_Task brief_
Transcribe the whole listing exactly, but do not carry over its pictures.

□ □ □ □

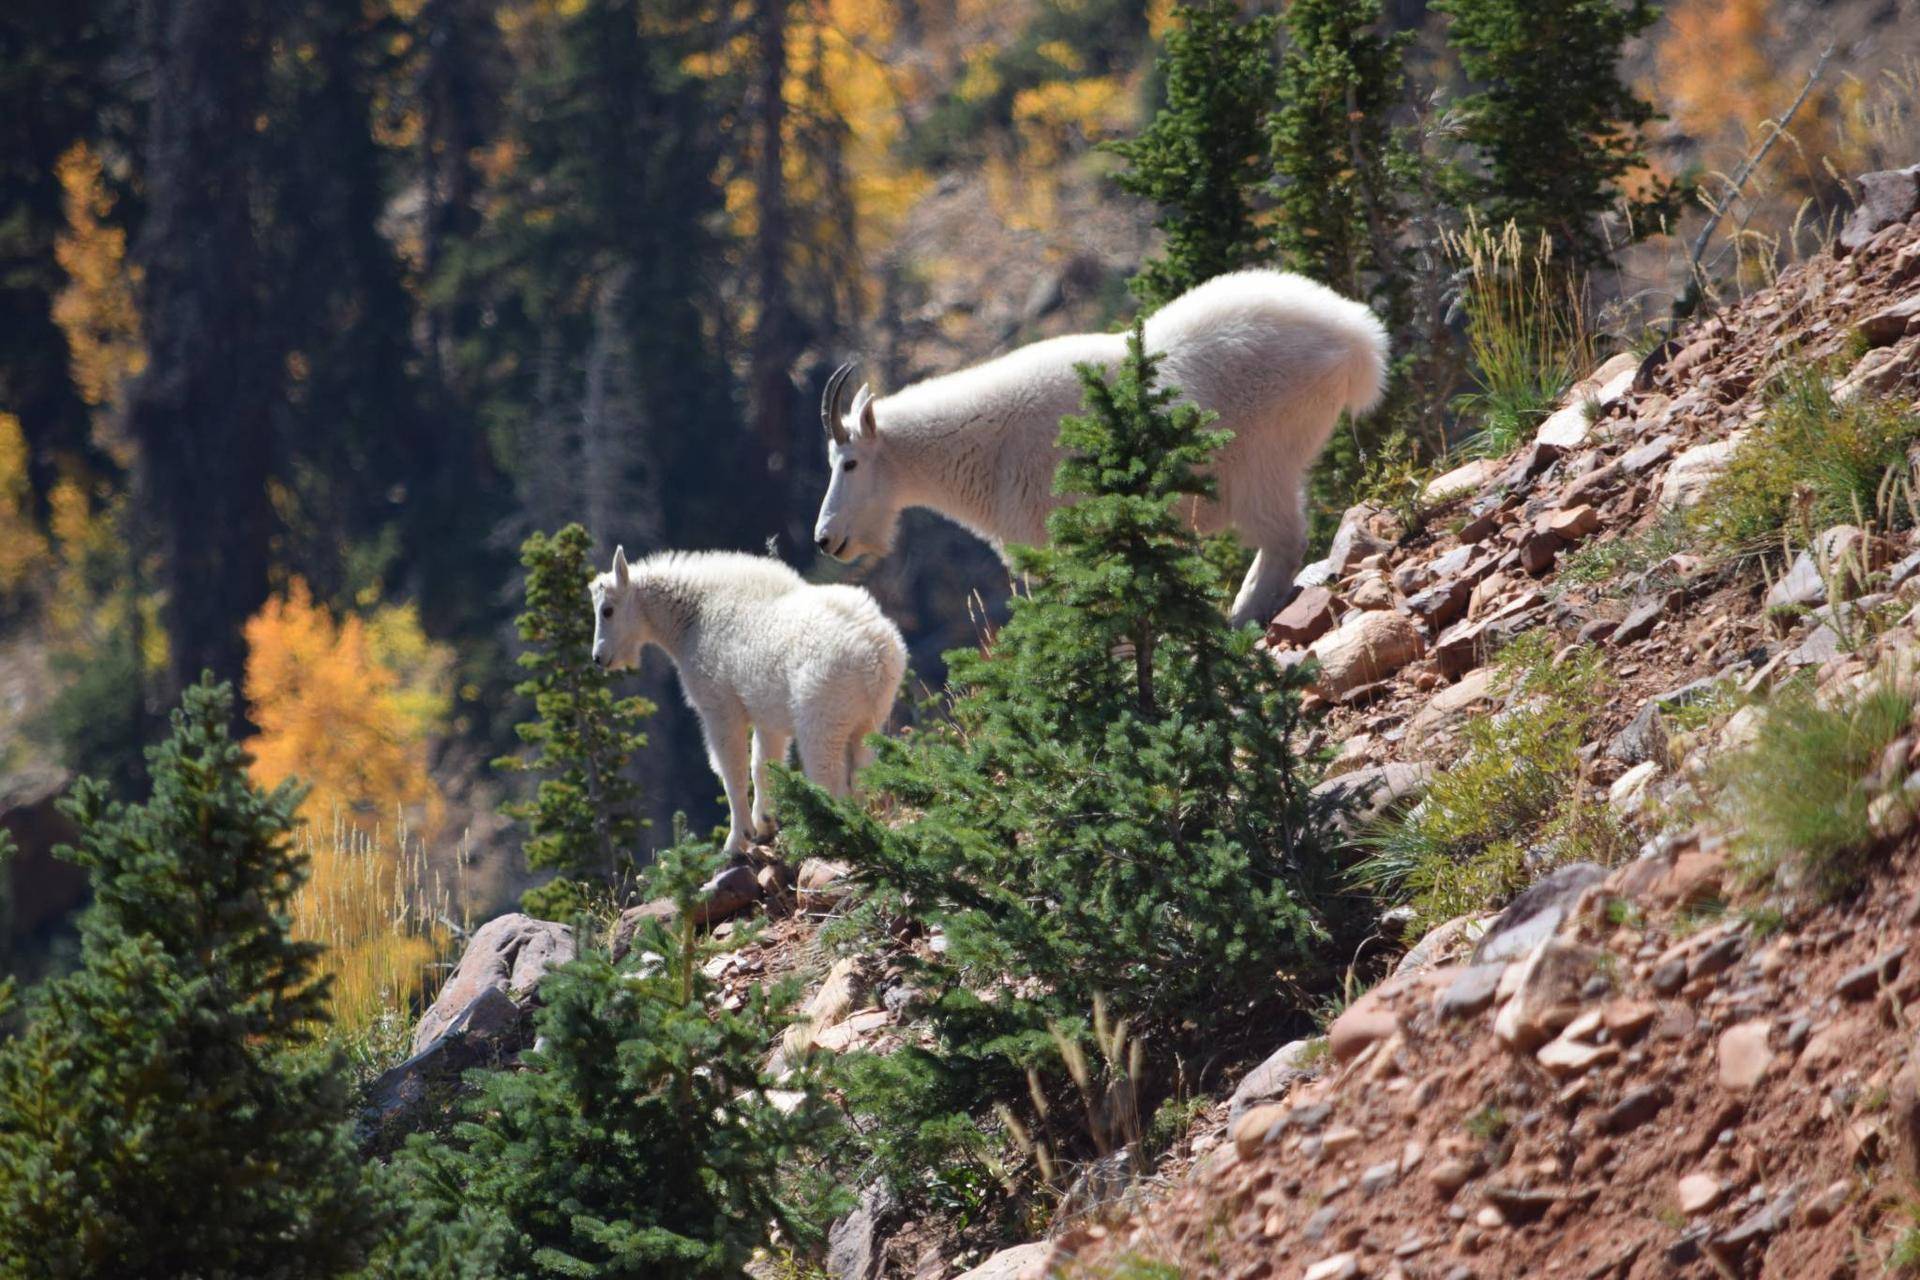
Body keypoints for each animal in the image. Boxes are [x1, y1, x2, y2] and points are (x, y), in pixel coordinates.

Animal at [591, 548, 906, 855]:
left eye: (607, 611)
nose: (598, 658)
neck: (692, 618)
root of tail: (875, 652)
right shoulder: (767, 716)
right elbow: (762, 766)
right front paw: (765, 825)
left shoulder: (719, 706)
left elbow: (732, 770)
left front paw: (736, 841)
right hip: (870, 719)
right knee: (862, 774)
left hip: (822, 717)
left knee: (828, 778)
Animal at [817, 272, 1390, 629]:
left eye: (850, 463)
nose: (825, 539)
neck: (985, 445)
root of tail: (1357, 337)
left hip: (1260, 461)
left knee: (1282, 540)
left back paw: (1239, 618)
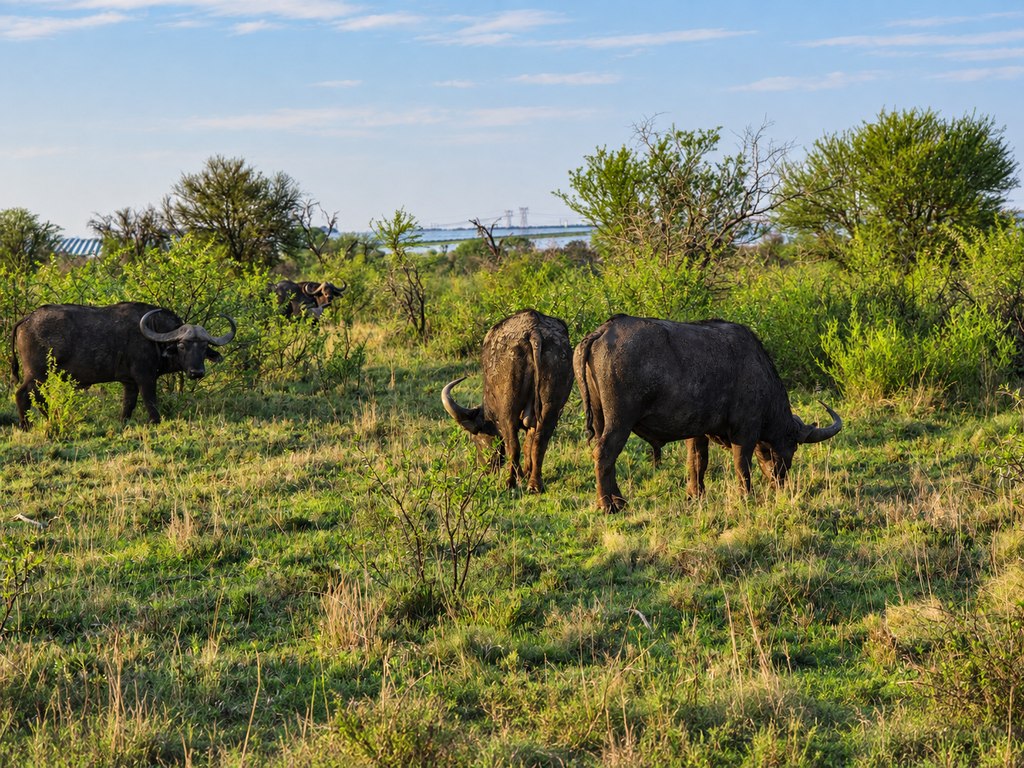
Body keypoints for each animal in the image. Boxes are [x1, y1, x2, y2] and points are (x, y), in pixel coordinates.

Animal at [12, 302, 236, 427]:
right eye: (182, 345)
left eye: (204, 347)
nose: (197, 372)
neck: (154, 335)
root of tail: (28, 318)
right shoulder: (145, 377)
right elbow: (150, 400)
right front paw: (155, 421)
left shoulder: (129, 383)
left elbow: (128, 404)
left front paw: (124, 423)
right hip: (37, 374)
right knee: (23, 394)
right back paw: (28, 424)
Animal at [442, 309, 573, 493]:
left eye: (476, 439)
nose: (484, 469)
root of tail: (533, 332)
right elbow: (529, 444)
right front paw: (526, 473)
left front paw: (519, 476)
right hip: (551, 407)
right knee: (539, 442)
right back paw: (534, 484)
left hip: (508, 410)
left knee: (513, 445)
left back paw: (510, 482)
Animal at [574, 315, 842, 512]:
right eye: (793, 446)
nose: (781, 483)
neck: (759, 372)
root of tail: (603, 330)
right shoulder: (744, 432)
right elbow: (742, 465)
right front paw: (746, 496)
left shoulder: (697, 431)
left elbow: (697, 462)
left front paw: (695, 495)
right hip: (619, 422)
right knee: (604, 454)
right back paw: (609, 505)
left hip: (600, 419)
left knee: (604, 458)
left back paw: (617, 500)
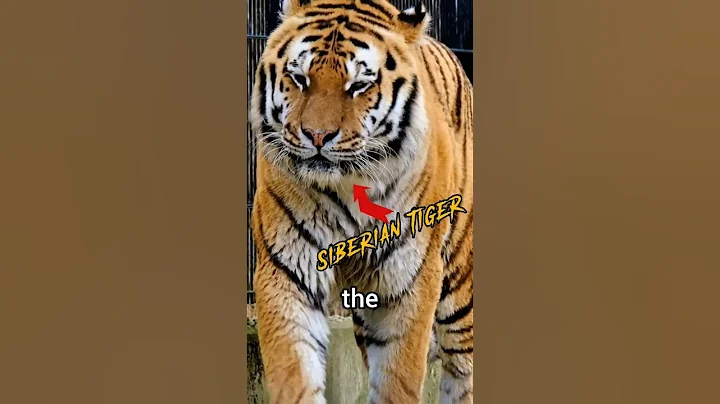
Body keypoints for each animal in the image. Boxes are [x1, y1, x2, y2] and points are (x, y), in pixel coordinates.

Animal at [249, 1, 473, 403]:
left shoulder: (409, 277)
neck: (346, 185)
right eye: (300, 78)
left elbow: (398, 377)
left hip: (460, 285)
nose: (316, 136)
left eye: (359, 86)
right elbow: (295, 369)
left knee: (462, 370)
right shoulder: (287, 270)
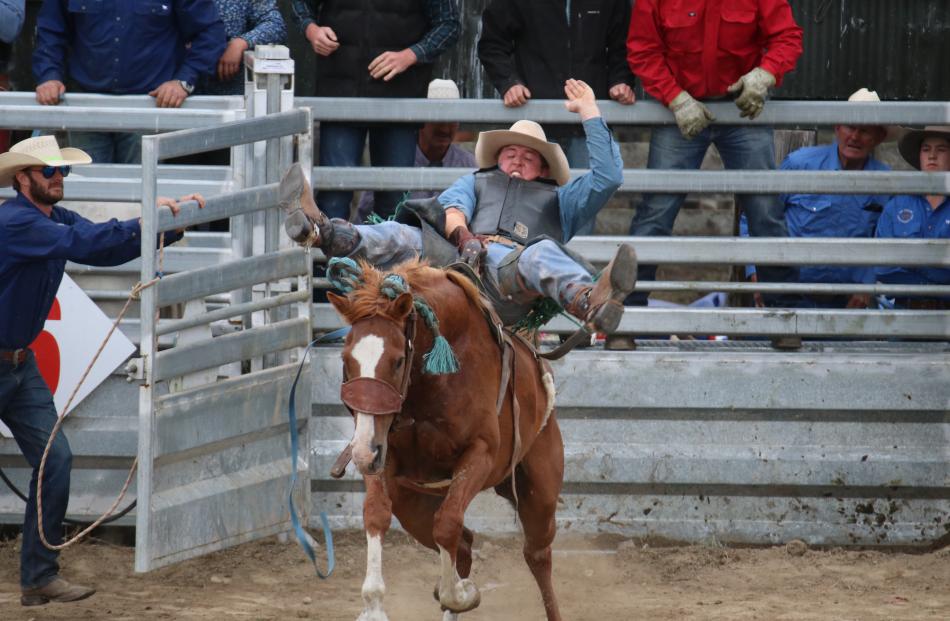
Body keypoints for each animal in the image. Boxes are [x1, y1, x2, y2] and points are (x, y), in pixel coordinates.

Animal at [328, 258, 564, 620]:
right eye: (346, 360)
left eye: (398, 360)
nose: (364, 454)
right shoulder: (384, 453)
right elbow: (377, 514)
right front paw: (374, 605)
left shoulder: (480, 454)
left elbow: (448, 524)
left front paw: (460, 595)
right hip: (413, 504)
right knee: (464, 543)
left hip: (539, 493)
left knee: (536, 554)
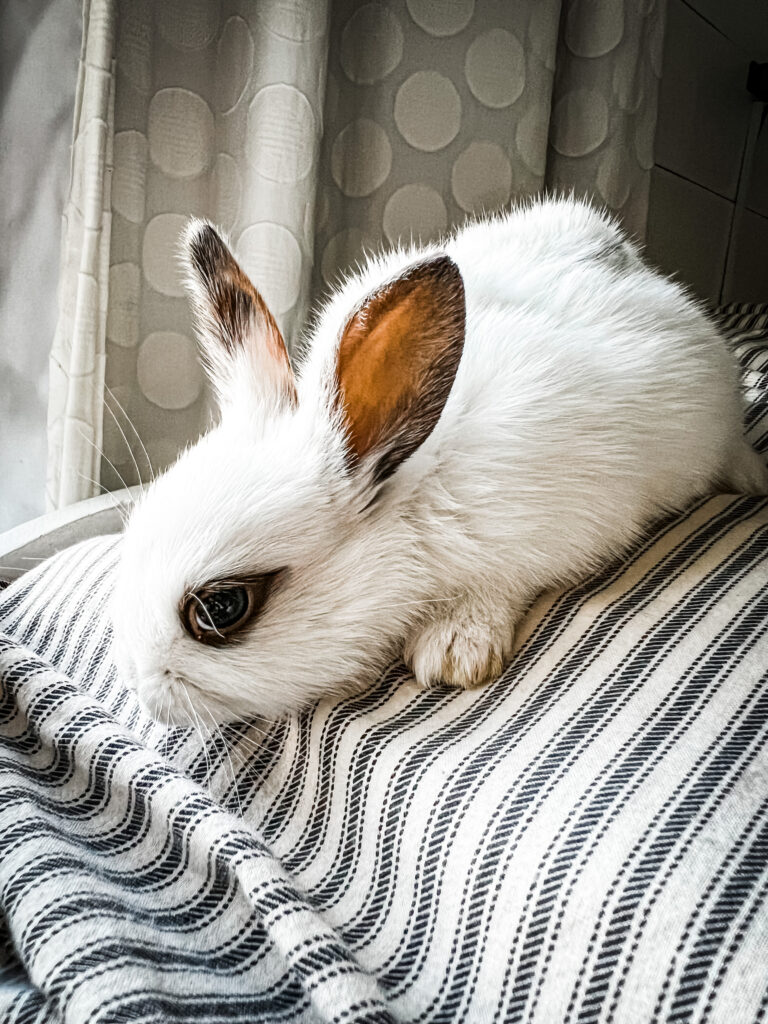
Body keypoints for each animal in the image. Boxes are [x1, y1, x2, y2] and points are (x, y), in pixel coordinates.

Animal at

□ □ □ □

_Output below_
Body keypoints for each animal in the image. Boxes are [x1, y1, x2, y2] and points are (x, y), in pixel coordinates.

Animal at [591, 548, 906, 855]:
left eye: (607, 611)
nose: (598, 658)
neck: (692, 618)
root of tail: (875, 652)
right shoulder: (767, 716)
right elbow: (762, 766)
right front paw: (765, 825)
left shoulder: (719, 706)
left elbow: (732, 770)
left front paw: (736, 841)
right hip: (870, 719)
right knee: (862, 774)
left hip: (822, 717)
left knee: (828, 778)
Animal at [817, 272, 1390, 629]:
left eye: (850, 463)
nose: (825, 539)
neck: (985, 445)
root of tail: (1357, 337)
left hip: (1260, 461)
left knee: (1282, 540)
left back paw: (1239, 618)
Body keypoints for each animal in the image. Boxes are [x1, y1, x2, y2] and points are (x, y), in pixel coordinates.

Animal at [12, 302, 236, 427]:
right eye: (182, 345)
left eye: (204, 347)
nose: (197, 372)
neck: (154, 335)
root of tail: (28, 318)
right shoulder: (145, 377)
right elbow: (150, 400)
right front paw: (155, 421)
left shoulder: (129, 383)
left elbow: (128, 404)
left front paw: (124, 423)
right hip: (37, 374)
right knee: (23, 394)
right back paw: (28, 424)
Animal at [442, 309, 573, 493]:
left eye: (476, 439)
nose: (484, 469)
root of tail: (533, 332)
right elbow: (529, 444)
right front paw: (526, 473)
left front paw: (519, 476)
right hip: (551, 407)
right knee: (539, 442)
right back paw: (534, 484)
left hip: (508, 410)
left knee: (513, 445)
left back paw: (510, 482)
Animal at [574, 315, 842, 512]:
right eye: (793, 446)
nose: (781, 483)
neck: (759, 372)
root of tail: (603, 330)
right shoulder: (744, 432)
right elbow: (742, 465)
right front paw: (746, 496)
left shoulder: (697, 431)
left elbow: (697, 462)
left front paw: (695, 495)
right hip: (619, 422)
right knee: (604, 454)
right back paw: (609, 505)
left hip: (600, 419)
left knee: (604, 458)
left back paw: (617, 500)
Body keypoints for each animal in the image. Boxes are [x1, y1, x2, y2] and points are (x, y), in pixel coordinates.

Animal at [249, 1, 473, 403]:
left shoulder: (409, 277)
neck: (346, 185)
right eye: (300, 78)
left elbow: (398, 377)
left hip: (460, 285)
nose: (316, 136)
left eye: (359, 86)
right elbow: (295, 369)
left knee: (462, 370)
right shoulder: (287, 270)
Body keypoints for each animal in the image. Boxes are [x1, y1, x2, y2] and points are (x, y), in pixel coordinates.

Animal at [328, 258, 564, 620]:
right eye: (346, 360)
left eye: (398, 360)
nose: (364, 454)
right shoulder: (384, 453)
right elbow: (377, 514)
right front paw: (374, 605)
left shoulder: (480, 454)
left elbow: (448, 524)
left front paw: (460, 595)
right hip: (413, 504)
right knee: (464, 543)
left hip: (539, 493)
left knee: (536, 554)
Body keypoints for each animal in the image. Boxes are [x1, y1, x2, y2] and points are (x, y), in pixel coordinates.

Animal at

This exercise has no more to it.